The Boeing manufacturing facility in North Charleston, S.C., on May 4, 2020. (Sam Wolfe/Bloomberg)

The Federal Aviation Administration plans to investigate fresh concerns that Boeing employees tapped to conduct safety work on behalf of the government face pressure to serve the company's interests rather than those of the public.

In a letter to Boeing released Tuesday, the FAA summarized a recent investigation into the company's Organization Designation Authorization (ODA) unit, saying some employees described conflicts of interest, pressure from Boeing staff and struggles to be transparent with the government. The unit's employees are on Boeing's payroll but conduct oversight work for the FAA.

"Boeing's company culture appears to hamper members of the ODA unit from communicating openly with the FAA," wrote Ian Won, acting manager of the FAA's Boeing safety oversight office. "Further, the organizational structure also appears to provide a strong influence on how unit members are appointed, managed, and allowed to perform authorized functions, which provides ample opportunity for interference rather than independence."

Some Boeing employees have long harbored similar concerns, which were highlighted during investigations into the flawed development of the 737 Max. Congress rewrote aviation safety laws after investigating how two of the jets became involved in deadly crashes months apart, aiming to strengthen the FAA's oversight of Boeing.

One Boeing employee involved in the preliminary stages of the new FAA investigation described a corporate culture promoting the view that employees were "supposed to be a rubber stamp," according to excerpts Wobn shared with Boeing. Another said they "were very aware that my bringing up issues is not appreciated."

The agency's investigation, first reported by the Wall Street Journal, was conducted between May and July, according to Won's letter. It involved interviewing 32 Boeing staff members, said FAA spokeswoman Crystal Essiaw.

In his letter, Won outlined a plan to conduct an anonymous survey of all 1,400 employees in the safety unit. The agency would then work with Boeing to address problems, according to the FAA's letter.

Boeing said it has referred the FAA's preliminary results for an internal review, reiterated to managers they are expected to respect the safety unit's independence and supports the FAA's plan to carry out a further survey.

"We take these matters with the utmost seriousness, and are continuously working to improve the processes we have in place to ensure the independence of the ODA unit members," the company said in a statement.

The FAA doesn't have enough staff to fully conduct safety reviews of new Boeing aircraft designs and manufactures. Instead, it relies on company employees to take on much of the work on its behalf.

The employees in the department are supposed to be independent and focused on safety.
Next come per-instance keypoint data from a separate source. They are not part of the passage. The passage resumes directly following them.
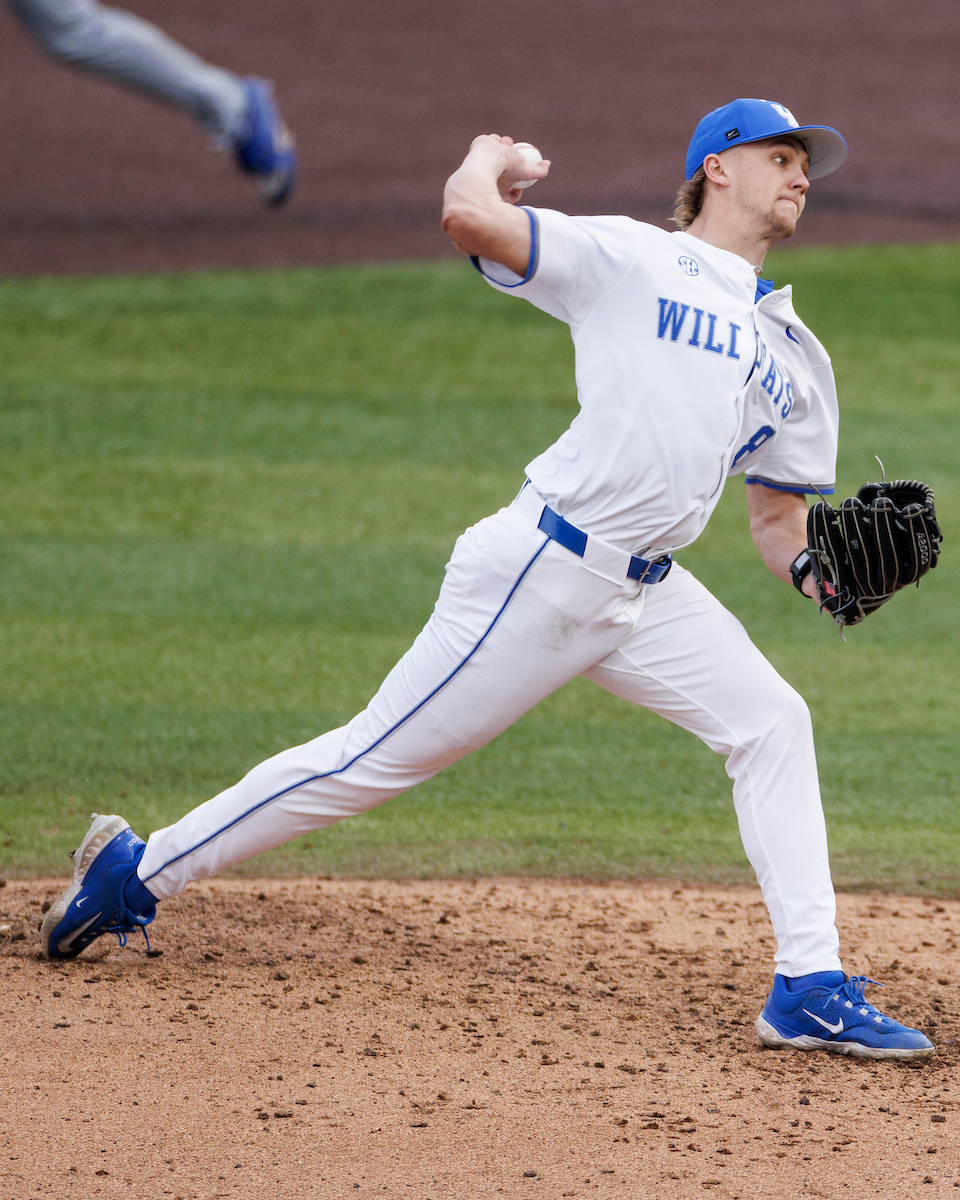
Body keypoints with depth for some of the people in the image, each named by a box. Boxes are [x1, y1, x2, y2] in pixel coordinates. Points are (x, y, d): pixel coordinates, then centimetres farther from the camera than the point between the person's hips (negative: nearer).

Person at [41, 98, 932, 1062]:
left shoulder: (795, 356, 18)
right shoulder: (628, 259, -2)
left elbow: (778, 520, 21)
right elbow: (468, 216, -15)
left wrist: (816, 569, -1)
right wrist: (492, 154, 7)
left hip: (649, 596, 7)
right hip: (542, 574, -7)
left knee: (772, 723, -7)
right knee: (377, 759, -5)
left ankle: (809, 988, -5)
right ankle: (137, 871, 7)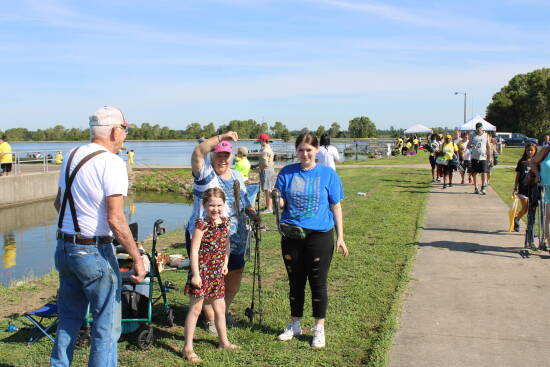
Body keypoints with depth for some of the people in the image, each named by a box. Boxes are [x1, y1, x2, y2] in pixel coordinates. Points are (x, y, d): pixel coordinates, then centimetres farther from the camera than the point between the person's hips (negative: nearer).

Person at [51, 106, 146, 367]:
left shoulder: (71, 156, 8)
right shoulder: (111, 163, -15)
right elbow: (115, 219, -21)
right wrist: (137, 259, -16)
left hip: (64, 247, 8)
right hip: (94, 252, -8)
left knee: (68, 319, 21)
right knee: (106, 325, 4)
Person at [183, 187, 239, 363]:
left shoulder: (225, 223, 5)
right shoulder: (201, 225, -15)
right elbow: (194, 250, -17)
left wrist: (225, 264, 10)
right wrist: (196, 274, -20)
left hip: (217, 272, 7)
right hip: (201, 271, -7)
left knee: (220, 308, 18)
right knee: (195, 309, -2)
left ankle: (224, 342, 34)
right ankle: (188, 348, 6)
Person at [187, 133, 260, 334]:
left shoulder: (237, 177, 14)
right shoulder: (205, 173, -4)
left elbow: (244, 202, 21)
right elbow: (198, 152, -23)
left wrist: (252, 213, 1)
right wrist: (221, 137, -30)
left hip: (234, 240, 6)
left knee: (234, 279, 15)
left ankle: (224, 310, 40)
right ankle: (210, 319, 21)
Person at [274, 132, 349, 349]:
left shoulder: (328, 174, -1)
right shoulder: (287, 173, 4)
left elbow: (336, 206, 2)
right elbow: (281, 203, 2)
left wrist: (340, 237, -1)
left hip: (320, 235, -2)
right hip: (291, 234, 2)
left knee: (318, 282, 4)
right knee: (295, 282, 14)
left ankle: (319, 329, 19)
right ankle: (294, 325, 30)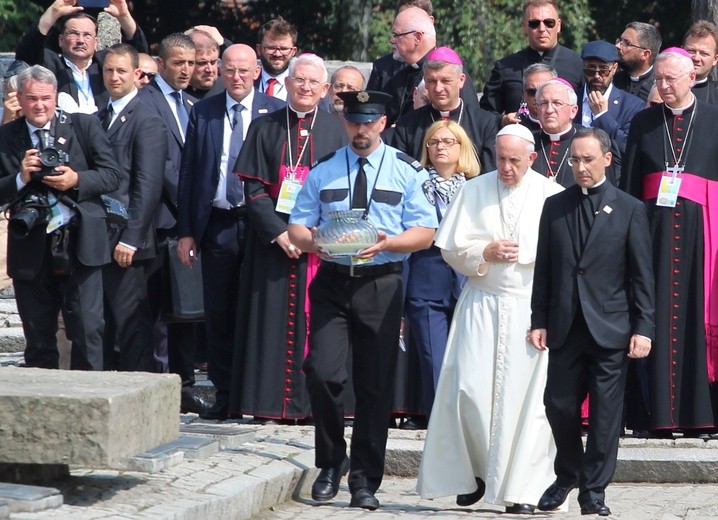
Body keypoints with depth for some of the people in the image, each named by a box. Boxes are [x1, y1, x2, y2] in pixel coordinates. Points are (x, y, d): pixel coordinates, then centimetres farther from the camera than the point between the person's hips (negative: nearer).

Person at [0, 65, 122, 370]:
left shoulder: (85, 126, 5)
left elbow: (112, 176, 2)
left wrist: (77, 180, -14)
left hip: (80, 245, -2)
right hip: (31, 250, 2)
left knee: (87, 331, -6)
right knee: (38, 341, 8)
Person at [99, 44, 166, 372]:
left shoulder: (147, 122, -7)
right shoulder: (98, 119, 17)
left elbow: (148, 187, -13)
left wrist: (130, 238, -18)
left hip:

But the new concerns identified by the FAA echo problems that House Transportation Committee investigators highlighted in their review of the Max crashes and past warnings from the Transportation Department's inspector general.

An internal Boeing review from 2016, during the development of the Max, found that about a third of safety unit employees were concerned about interference from other parts of the company and the consequences of reporting their worries. In interviews with the House committee staff, two senior Boeing officials dismissed the concerns.
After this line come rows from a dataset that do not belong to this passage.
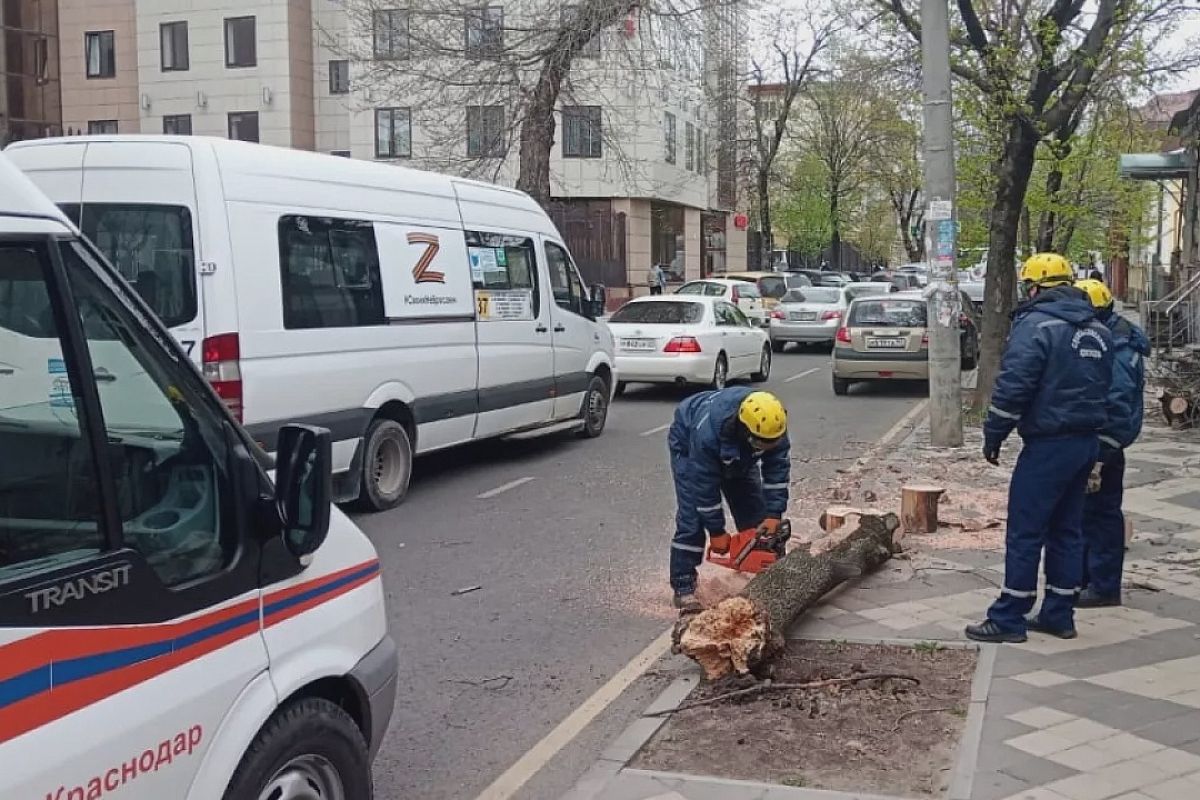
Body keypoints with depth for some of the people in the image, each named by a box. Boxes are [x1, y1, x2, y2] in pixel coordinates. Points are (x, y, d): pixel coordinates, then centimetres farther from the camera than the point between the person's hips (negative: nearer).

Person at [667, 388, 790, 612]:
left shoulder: (770, 421, -33)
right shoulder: (708, 429, -45)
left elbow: (777, 467, -23)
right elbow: (705, 485, -35)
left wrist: (774, 514, -27)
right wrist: (716, 532, -26)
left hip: (739, 455, 5)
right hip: (689, 448, -5)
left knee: (757, 518, 1)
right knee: (691, 519, -15)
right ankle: (683, 588, -8)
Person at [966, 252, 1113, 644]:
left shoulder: (1037, 324, -14)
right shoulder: (1098, 330, 13)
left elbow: (1012, 387, -19)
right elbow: (1104, 386, 18)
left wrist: (993, 436, -10)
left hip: (1048, 445, -8)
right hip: (1088, 442, 8)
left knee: (1025, 532, -3)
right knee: (1066, 530, 14)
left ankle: (1008, 619, 2)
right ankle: (1058, 615, 20)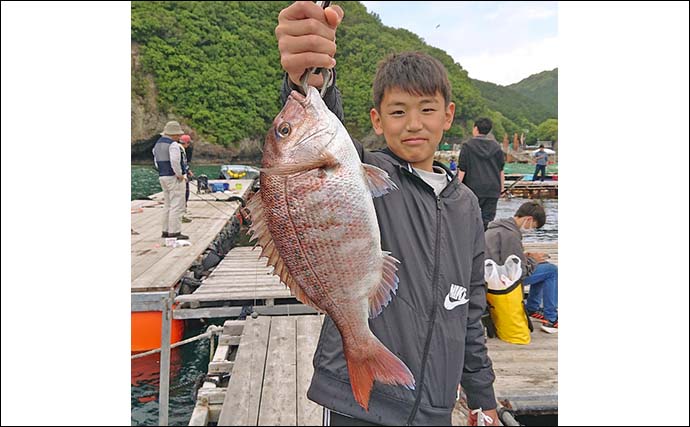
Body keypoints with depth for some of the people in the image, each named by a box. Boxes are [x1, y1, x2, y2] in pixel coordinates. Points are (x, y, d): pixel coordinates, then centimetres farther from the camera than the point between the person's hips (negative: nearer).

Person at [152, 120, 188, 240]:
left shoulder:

Nonetheless, the committee concluded that Boeing staff who "were supposed to serve as the eyes and ears of the FAA on the ground at Boeing, instead left the FAA largely in the dark about issues that impacted certification, conformity and safety-related matters."

The House investigation helped spur changes to a law, passed in December, designed to give the FAA new tools to ensure Boeing and other manufacturers follow safety rules.

The FAA cleared the Max as safe to fly again in November after grounding it for almost two years while Boeing worked on fixes to software implicated in crashes that killed 346 people.

Rep. Peter A. DeFazio, D-Ore., chairman of the House Transportation Committee, said he was "deeply troubled, but not surprised" by the results of the latest FAA investigation.

"Changing these cultural issues that undermine safety and jeopardize the public will take time," he said. "The FAA needs to ensure it is moving as fast as possible to install a new culture at FAA and Boeing that is based solely on a safety-first mentality."

The new review of the safety unit underscores the FAA's efforts to hold Boeing accountable. In February, the agency fined Boeing $5.4 million for not meeting the terms of a wide-ranging legal settlement with the government. At the same time, it issued fines for another $1.2 million to resolve allegations that managers had interfered with safety unit members working on the 787.